> [INSTRUCTIONS TO FOLLOW] Gather every line of the records that contains the word "błędów". Treat uppercase and lowercase letters as different.

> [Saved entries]
**********
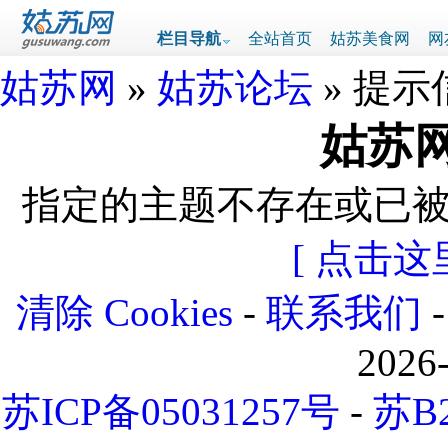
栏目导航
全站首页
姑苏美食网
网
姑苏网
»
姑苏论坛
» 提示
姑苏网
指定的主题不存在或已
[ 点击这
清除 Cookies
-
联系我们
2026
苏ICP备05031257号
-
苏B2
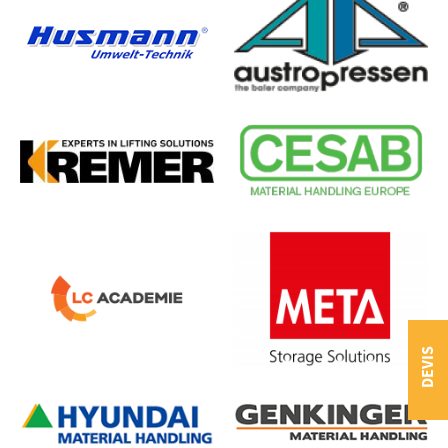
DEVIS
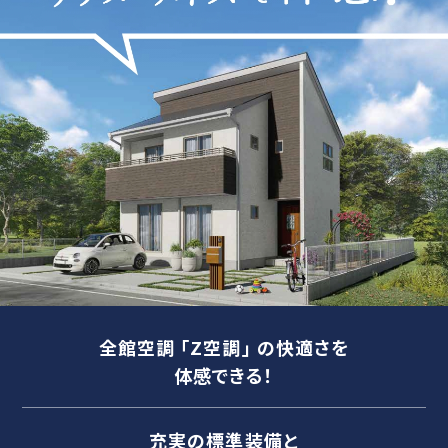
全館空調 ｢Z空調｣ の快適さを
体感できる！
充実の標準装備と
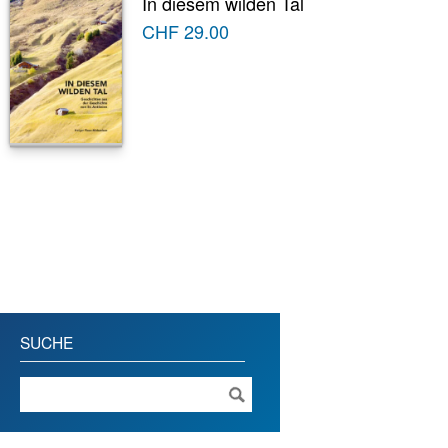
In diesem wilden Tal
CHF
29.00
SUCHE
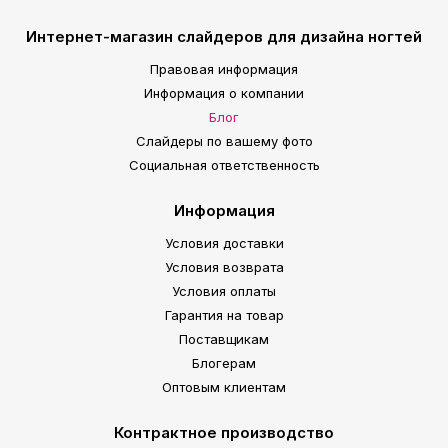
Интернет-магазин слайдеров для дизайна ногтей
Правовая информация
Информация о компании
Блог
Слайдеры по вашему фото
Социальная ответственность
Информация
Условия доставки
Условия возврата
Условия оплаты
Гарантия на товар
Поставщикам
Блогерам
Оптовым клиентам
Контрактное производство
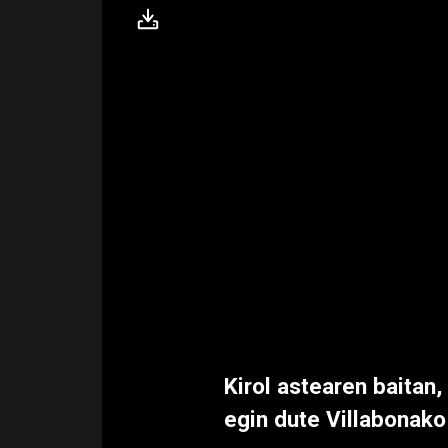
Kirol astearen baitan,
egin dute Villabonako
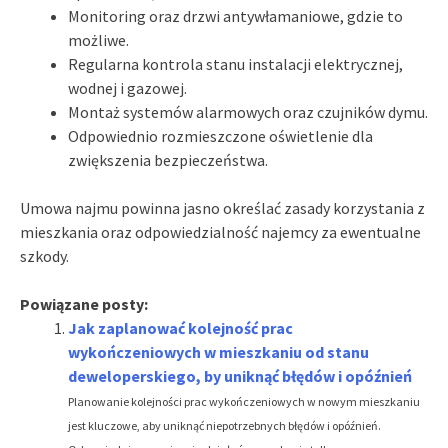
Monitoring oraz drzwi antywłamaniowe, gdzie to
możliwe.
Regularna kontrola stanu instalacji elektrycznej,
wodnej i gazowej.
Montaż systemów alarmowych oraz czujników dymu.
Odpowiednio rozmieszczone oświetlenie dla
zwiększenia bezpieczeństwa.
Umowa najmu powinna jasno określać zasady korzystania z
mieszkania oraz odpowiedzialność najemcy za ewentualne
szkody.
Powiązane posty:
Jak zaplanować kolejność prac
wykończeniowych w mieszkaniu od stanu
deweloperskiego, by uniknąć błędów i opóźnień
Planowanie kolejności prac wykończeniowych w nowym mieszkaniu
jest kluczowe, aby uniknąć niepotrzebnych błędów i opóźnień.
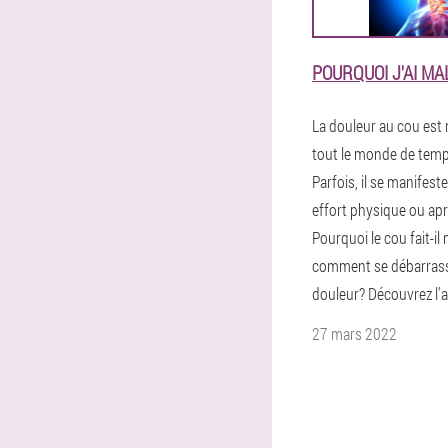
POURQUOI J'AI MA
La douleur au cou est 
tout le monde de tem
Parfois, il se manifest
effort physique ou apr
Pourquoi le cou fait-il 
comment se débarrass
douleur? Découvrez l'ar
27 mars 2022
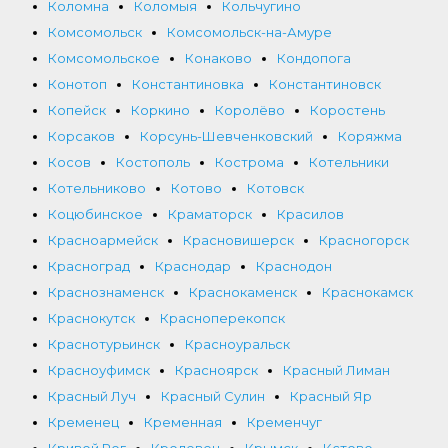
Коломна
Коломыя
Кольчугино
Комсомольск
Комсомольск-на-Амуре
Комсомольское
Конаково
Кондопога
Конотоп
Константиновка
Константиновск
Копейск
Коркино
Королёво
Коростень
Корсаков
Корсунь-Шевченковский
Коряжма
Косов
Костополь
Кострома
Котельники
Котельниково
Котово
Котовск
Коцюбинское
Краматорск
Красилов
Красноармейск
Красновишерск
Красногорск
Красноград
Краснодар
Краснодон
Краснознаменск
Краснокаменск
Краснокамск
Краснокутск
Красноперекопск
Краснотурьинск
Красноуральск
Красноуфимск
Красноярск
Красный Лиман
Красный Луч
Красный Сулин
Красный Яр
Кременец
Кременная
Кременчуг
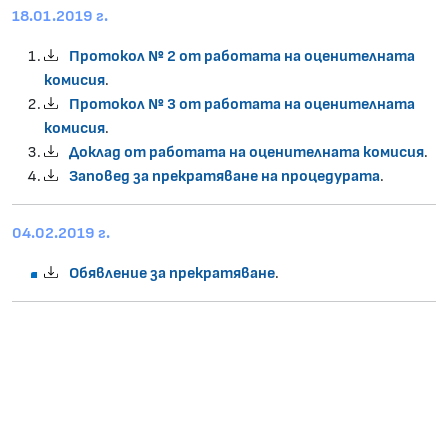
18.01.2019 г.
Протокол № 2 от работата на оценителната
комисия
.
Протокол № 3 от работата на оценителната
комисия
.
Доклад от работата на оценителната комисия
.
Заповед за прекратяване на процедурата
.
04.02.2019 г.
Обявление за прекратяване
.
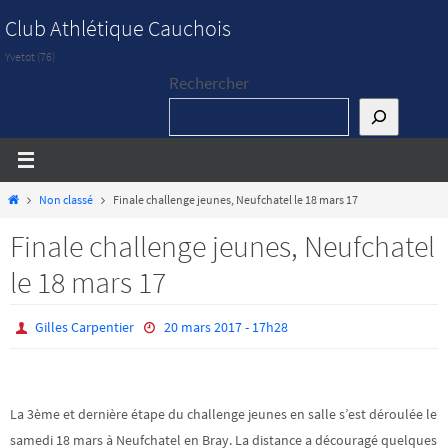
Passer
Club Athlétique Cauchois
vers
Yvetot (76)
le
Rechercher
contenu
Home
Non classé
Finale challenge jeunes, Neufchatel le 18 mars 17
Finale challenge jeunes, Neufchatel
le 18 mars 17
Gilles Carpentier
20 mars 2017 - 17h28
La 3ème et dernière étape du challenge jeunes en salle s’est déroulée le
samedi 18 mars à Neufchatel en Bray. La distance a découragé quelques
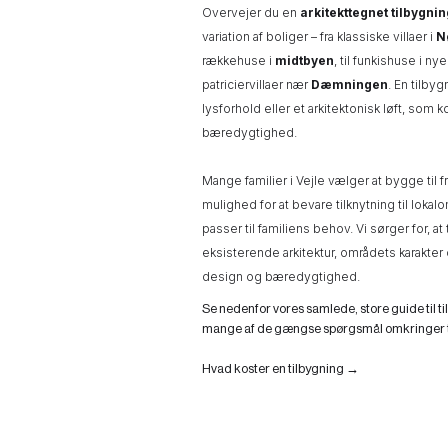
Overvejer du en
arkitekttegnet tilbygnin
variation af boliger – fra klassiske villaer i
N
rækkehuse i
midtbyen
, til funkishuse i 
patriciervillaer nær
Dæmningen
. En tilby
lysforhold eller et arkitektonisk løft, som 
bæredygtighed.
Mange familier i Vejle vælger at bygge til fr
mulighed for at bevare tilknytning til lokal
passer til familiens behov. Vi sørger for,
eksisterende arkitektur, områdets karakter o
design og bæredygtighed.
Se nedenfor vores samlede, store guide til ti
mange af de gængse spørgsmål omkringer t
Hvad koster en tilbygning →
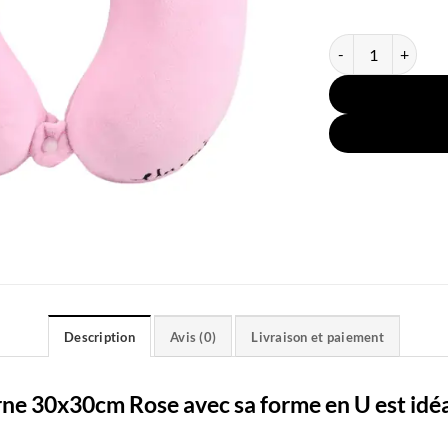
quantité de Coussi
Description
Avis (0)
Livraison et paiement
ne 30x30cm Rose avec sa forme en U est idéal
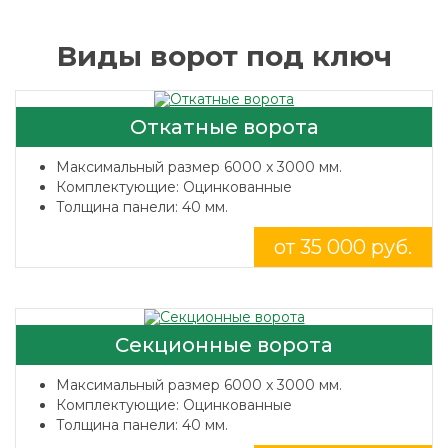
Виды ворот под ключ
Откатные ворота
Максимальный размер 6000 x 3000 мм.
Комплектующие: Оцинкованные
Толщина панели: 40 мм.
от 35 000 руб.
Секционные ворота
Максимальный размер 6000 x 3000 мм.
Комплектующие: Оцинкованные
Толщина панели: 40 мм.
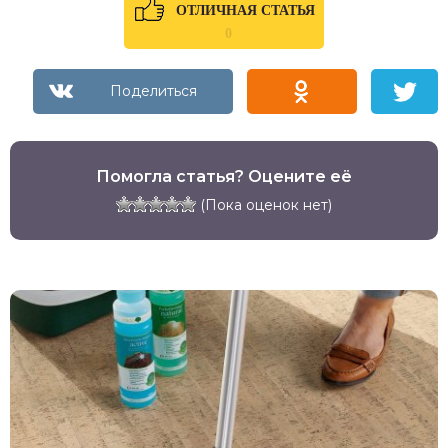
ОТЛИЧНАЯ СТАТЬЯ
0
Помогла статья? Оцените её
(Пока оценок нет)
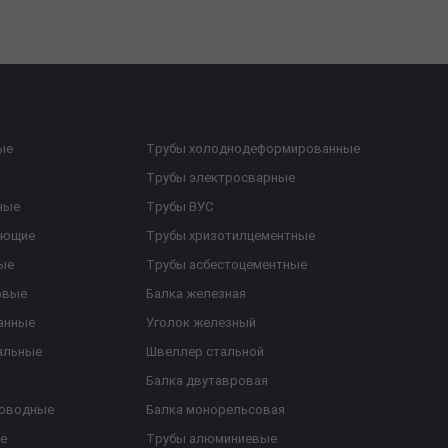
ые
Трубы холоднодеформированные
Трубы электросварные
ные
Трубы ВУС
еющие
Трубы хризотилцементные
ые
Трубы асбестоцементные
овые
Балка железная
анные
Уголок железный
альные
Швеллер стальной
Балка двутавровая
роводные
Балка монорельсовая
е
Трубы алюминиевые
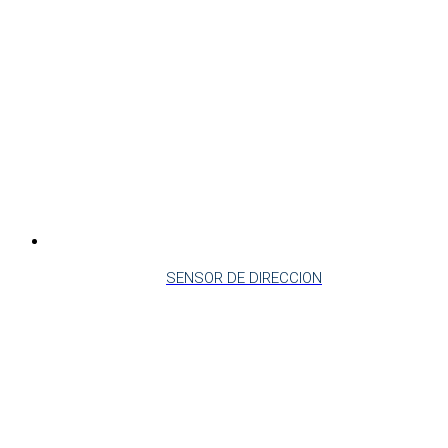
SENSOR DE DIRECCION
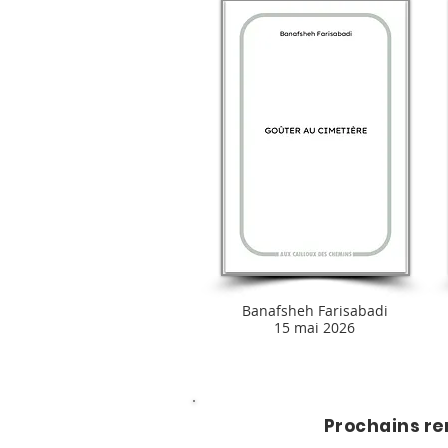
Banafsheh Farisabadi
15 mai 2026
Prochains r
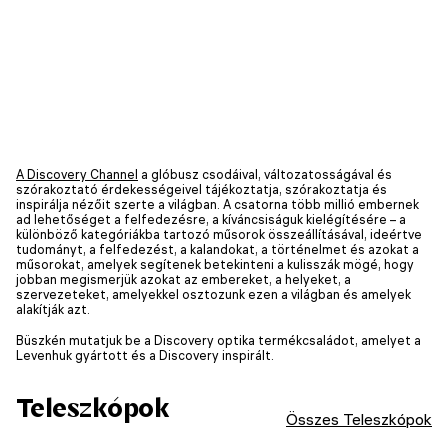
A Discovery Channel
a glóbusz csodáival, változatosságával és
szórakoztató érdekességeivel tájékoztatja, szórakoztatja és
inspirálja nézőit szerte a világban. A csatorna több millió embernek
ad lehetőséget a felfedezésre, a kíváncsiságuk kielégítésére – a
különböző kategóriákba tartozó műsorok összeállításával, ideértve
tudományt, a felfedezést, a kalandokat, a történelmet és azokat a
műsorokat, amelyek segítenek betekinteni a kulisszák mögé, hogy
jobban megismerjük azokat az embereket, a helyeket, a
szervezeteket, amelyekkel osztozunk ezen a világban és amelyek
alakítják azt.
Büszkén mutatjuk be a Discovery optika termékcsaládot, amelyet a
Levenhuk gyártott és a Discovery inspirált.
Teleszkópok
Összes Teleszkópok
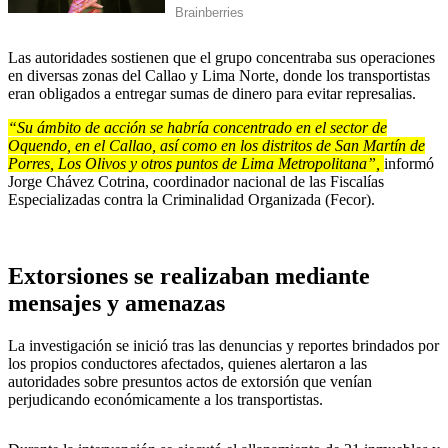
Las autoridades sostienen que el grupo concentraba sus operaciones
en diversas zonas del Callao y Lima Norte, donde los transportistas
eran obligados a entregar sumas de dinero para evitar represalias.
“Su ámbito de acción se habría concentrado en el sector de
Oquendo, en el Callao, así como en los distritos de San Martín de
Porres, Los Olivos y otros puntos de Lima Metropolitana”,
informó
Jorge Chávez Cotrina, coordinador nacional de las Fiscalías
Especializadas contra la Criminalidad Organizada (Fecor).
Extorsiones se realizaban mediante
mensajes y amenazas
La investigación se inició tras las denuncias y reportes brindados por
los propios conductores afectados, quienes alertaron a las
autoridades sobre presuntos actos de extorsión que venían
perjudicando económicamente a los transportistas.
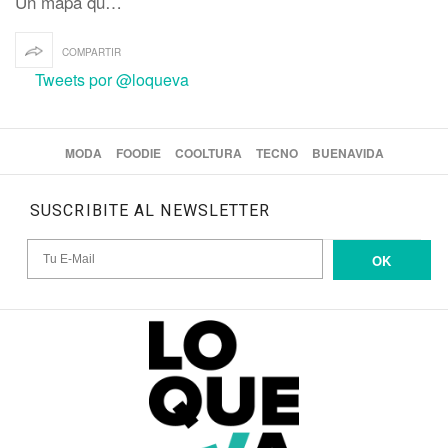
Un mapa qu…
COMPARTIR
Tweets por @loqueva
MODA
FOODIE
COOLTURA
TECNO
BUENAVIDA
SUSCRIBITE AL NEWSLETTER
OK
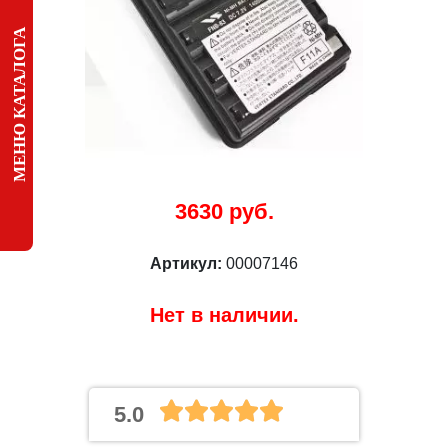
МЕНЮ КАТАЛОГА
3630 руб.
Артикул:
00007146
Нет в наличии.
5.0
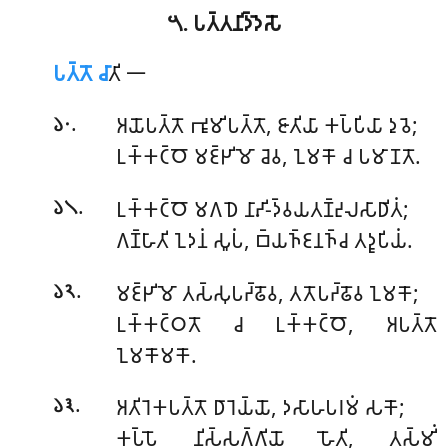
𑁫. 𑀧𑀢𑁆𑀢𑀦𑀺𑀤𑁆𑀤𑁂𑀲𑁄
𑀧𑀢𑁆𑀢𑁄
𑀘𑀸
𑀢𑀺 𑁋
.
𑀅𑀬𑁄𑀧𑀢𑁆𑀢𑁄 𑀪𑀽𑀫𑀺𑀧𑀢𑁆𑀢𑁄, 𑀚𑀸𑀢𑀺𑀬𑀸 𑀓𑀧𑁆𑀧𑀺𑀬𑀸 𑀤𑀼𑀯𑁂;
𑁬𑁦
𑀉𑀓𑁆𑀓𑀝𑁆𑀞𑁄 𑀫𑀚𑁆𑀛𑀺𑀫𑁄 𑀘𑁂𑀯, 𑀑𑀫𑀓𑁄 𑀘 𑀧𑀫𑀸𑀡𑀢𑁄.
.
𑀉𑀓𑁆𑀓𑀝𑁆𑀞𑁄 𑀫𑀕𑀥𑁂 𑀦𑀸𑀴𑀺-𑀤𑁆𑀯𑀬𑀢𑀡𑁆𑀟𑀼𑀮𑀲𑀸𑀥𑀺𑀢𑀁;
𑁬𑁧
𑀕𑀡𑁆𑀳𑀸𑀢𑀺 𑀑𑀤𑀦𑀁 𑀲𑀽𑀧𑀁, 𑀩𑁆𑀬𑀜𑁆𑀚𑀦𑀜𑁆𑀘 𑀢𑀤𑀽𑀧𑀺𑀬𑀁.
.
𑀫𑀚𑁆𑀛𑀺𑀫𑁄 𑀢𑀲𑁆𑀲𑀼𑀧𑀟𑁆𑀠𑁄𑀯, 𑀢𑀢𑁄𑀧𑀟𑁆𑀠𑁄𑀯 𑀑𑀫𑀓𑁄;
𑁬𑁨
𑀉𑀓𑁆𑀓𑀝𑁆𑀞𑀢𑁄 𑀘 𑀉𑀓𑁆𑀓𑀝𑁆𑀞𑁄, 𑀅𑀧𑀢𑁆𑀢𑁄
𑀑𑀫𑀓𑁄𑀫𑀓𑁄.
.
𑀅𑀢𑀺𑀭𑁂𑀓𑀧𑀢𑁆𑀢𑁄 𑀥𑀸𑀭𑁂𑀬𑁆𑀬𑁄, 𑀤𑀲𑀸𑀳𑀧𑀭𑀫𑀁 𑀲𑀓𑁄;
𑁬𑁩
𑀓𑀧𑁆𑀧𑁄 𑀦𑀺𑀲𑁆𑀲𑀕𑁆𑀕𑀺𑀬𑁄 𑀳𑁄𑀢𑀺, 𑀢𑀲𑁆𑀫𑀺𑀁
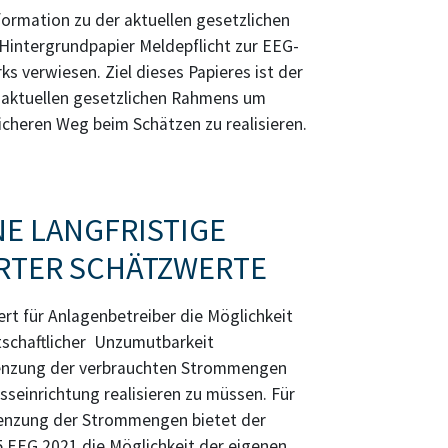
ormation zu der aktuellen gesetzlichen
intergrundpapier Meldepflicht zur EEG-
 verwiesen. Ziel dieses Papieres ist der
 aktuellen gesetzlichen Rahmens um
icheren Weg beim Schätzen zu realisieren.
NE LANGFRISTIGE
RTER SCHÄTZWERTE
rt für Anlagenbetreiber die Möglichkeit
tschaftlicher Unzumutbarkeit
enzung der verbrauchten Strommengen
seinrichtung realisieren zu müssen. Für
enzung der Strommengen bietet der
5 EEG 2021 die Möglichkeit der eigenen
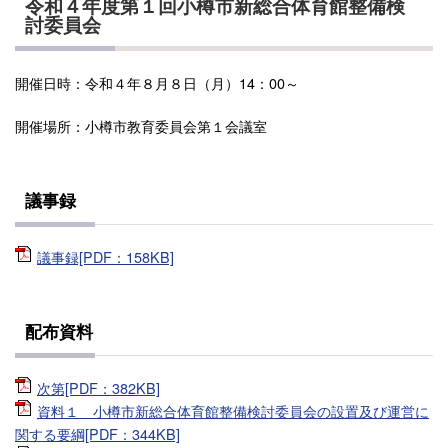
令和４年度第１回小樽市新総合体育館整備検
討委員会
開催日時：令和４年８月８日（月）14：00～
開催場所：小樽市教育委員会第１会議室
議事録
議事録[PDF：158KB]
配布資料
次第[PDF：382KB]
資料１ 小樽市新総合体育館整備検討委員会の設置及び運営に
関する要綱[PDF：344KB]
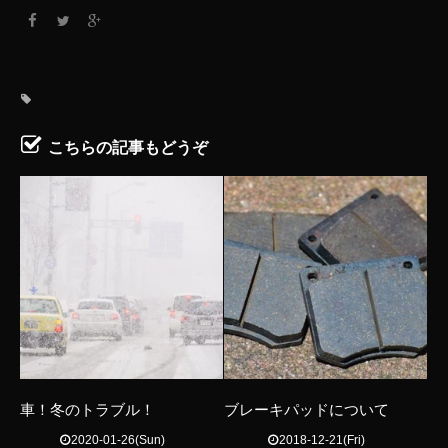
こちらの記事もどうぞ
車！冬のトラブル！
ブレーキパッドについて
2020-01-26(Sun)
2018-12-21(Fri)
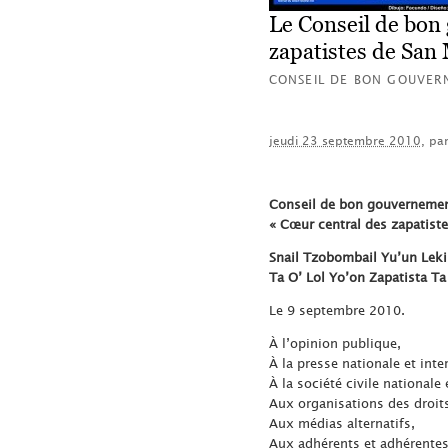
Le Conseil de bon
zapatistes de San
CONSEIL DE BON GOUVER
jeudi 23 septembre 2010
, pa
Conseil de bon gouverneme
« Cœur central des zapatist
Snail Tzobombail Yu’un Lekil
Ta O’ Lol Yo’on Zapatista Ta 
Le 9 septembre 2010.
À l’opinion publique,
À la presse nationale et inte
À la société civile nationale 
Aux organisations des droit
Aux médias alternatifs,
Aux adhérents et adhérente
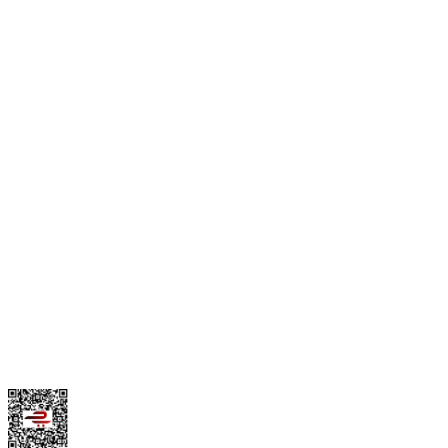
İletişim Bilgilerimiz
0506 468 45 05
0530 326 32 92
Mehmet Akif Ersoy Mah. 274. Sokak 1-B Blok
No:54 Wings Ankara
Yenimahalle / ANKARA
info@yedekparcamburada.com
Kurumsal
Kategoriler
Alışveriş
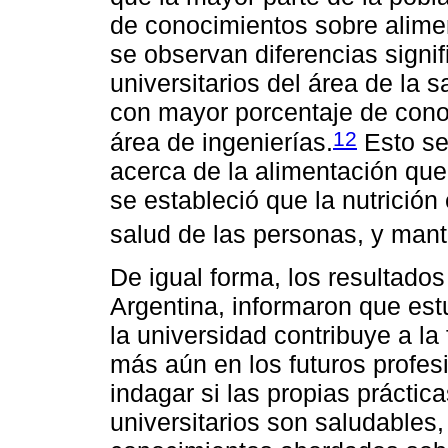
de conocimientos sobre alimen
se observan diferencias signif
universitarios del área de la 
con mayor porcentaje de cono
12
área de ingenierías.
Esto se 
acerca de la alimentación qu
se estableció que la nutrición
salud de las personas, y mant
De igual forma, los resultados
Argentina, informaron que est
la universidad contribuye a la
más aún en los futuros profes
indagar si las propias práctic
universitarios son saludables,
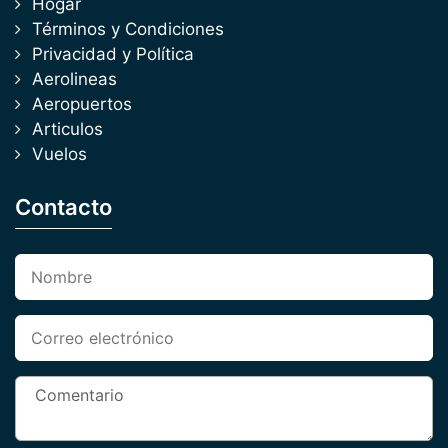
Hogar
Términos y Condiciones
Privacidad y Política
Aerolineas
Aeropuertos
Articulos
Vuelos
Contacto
**********
> [SOLUTION]
deweloperskiego, by uniknąć błędów i opóźnień
jest kluczowe, aby uniknąć niepotrzebnych błędów i opóźnień.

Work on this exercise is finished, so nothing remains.